TEXT SECTION below:

Find out about Cranfield's MSc in Geographical Information Management from our staff, students and alumni in the video below: 

Course overview

The course comprises eight assessed modules, a group project and an individual research project.

The early part of the Geographical Information Management programme is structured around a series of taught modules consisting of lectures, tutorials, demonstrations and practical classes taken during the autumn and spring. Each module forms the sole unit of study for a period of two weeks. The course examination is sat during January. An opportunity to undertake a project in the style of a consultancy is offered on the full-time programme and is conducted from February to May. The period May to August is devoted to an individual project. Additionally, the taught component of the programme is supported by visits and seminars. The individual modules are linked through case studies and practical work so that different aspects of the geographical information technologies are integrated.

Group project

The Group Project experience during the course is highly valued by both students and prospective employers. It provides students with the opportunity to take responsibility for a consultancy-type project while working under academic supervision.

The project involves the application and integration of component technologies:

  • GIS
  • GPS and remote sensing
  • field methods, and statistical analysis to produce quality-assured innovative solutions.

Individual Project

The Individual Project is either industrially- or University-driven. Students select the individual project in consultation with the course team. It provides the opportunity to demonstrate independent research ability, the ability to think and work in an original way, contribute to knowledge, and overcome genuine problems in relation to the management of the earth's resources. It also offers students the opportunity to work with the types of organisation they will be seeking employment with on successful completion of the course.

End of TEXT SECTION.
RAW DATA below:

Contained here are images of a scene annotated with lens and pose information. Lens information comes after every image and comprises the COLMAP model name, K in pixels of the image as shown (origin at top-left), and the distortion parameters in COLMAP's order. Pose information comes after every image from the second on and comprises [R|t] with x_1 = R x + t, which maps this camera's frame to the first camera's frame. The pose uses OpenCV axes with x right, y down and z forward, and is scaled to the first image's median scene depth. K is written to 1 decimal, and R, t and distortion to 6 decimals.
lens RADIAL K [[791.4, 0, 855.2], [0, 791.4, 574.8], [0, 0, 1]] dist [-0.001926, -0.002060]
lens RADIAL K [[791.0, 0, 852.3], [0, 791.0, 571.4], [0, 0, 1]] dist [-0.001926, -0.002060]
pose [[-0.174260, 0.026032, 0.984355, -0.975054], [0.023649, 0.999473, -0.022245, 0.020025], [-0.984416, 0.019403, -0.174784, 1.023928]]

End of RAW DATA.
RAW DATA below:

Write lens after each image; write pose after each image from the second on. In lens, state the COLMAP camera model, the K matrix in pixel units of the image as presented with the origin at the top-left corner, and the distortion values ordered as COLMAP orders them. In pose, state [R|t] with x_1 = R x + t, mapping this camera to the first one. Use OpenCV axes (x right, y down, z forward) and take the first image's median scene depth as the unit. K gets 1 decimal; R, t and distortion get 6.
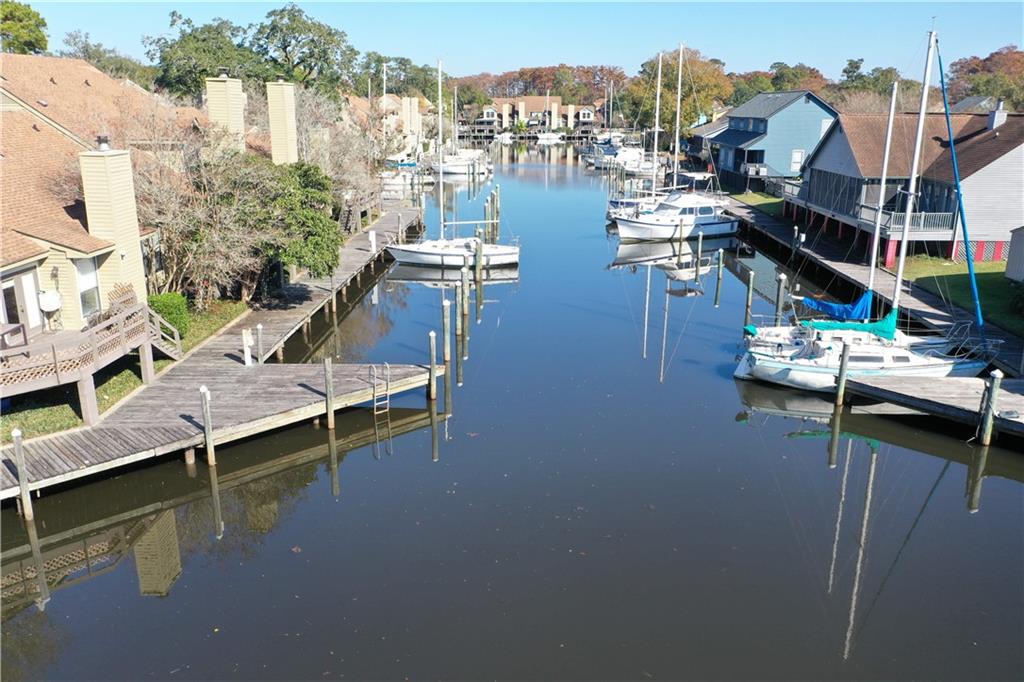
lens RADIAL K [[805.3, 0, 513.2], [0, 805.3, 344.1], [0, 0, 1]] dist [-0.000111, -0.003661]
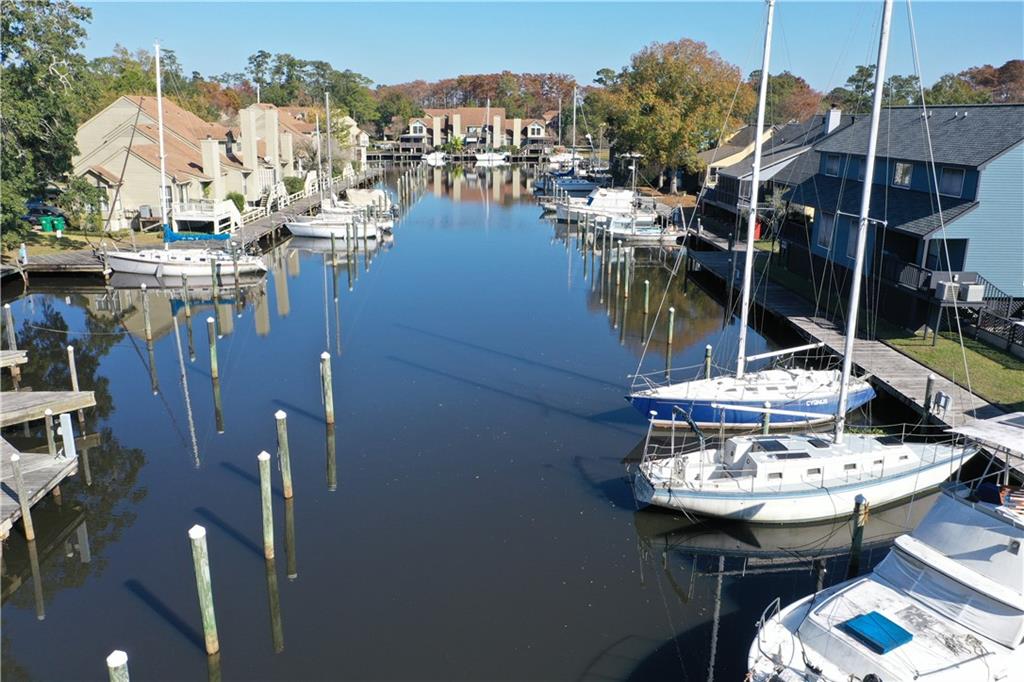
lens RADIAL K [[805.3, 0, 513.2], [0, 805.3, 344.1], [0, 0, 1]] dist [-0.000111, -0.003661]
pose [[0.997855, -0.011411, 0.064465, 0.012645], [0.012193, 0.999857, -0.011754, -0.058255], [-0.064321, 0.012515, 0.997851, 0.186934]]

End of RAW DATA.
RAW DATA below:

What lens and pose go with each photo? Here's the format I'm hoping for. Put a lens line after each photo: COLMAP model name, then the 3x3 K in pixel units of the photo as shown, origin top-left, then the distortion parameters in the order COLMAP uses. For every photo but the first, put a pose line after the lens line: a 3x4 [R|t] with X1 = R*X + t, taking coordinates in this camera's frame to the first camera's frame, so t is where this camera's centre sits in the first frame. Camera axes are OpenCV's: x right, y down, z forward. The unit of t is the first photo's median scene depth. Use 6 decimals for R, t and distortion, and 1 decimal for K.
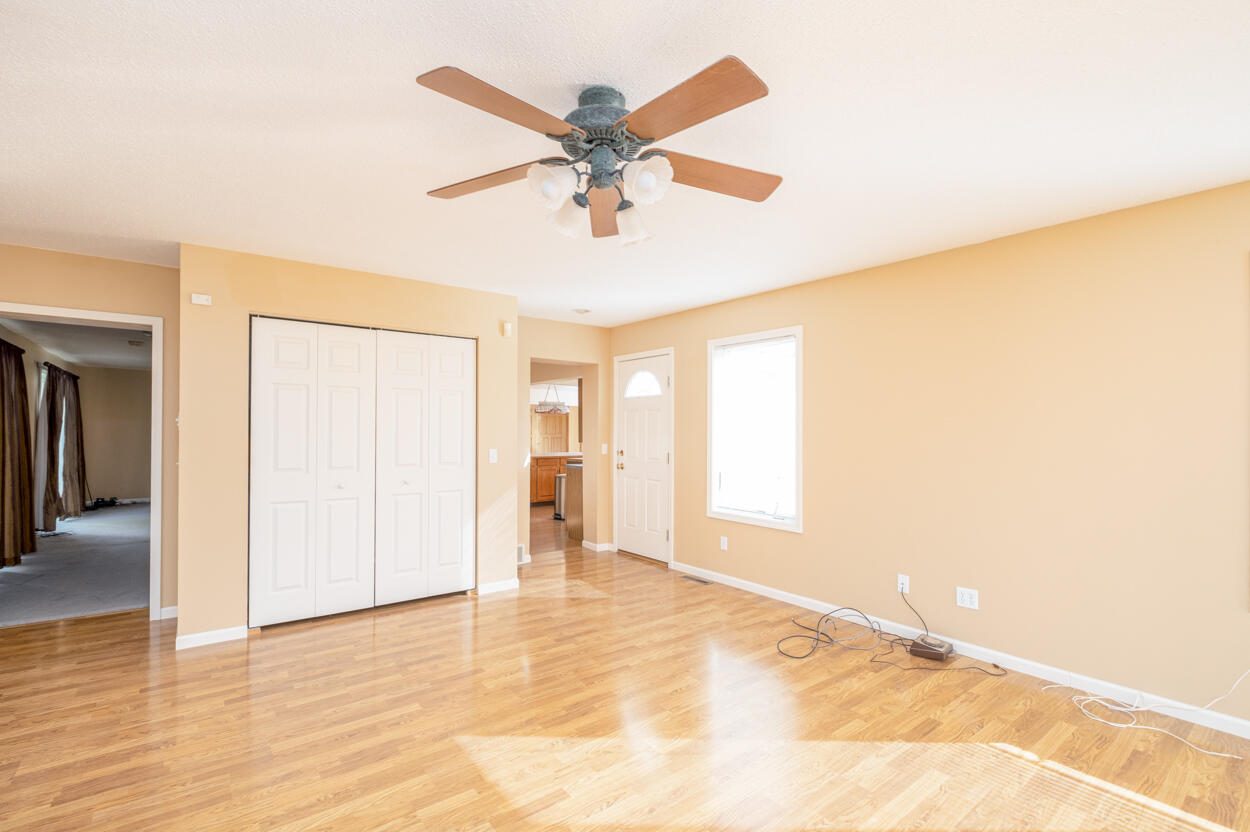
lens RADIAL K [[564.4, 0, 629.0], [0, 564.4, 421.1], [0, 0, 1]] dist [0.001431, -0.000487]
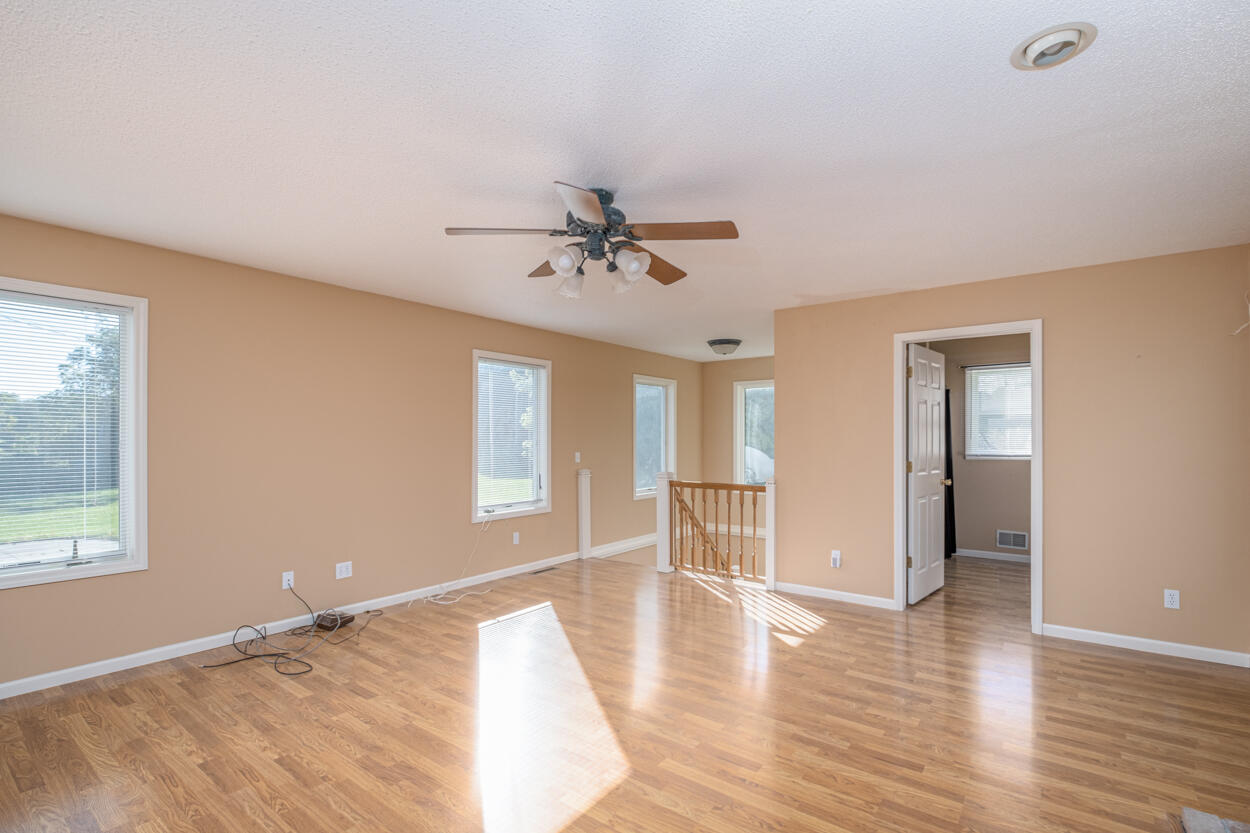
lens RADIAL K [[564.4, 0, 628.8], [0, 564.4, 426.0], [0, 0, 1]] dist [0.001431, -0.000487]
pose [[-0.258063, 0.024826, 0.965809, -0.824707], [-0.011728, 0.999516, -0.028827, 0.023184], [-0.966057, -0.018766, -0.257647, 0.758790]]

End of RAW DATA.

(TASK ITEM): Write out the course description word for word, starting at the words "The Group Project" and stopping after "quality-assured innovative solutions.". The listing plays no part in this work and can be left aside.

(RESULT OF THIS TASK):
The Group Project experience during the course is highly valued by both students and prospective employers. It provides students with the opportunity to take responsibility for a consultancy-type project while working under academic supervision.

The project involves the application and integration of component technologies:

  • GIS
  • GPS and remote sensing
  • field methods, and statistical analysis to produce quality-assured innovative solutions.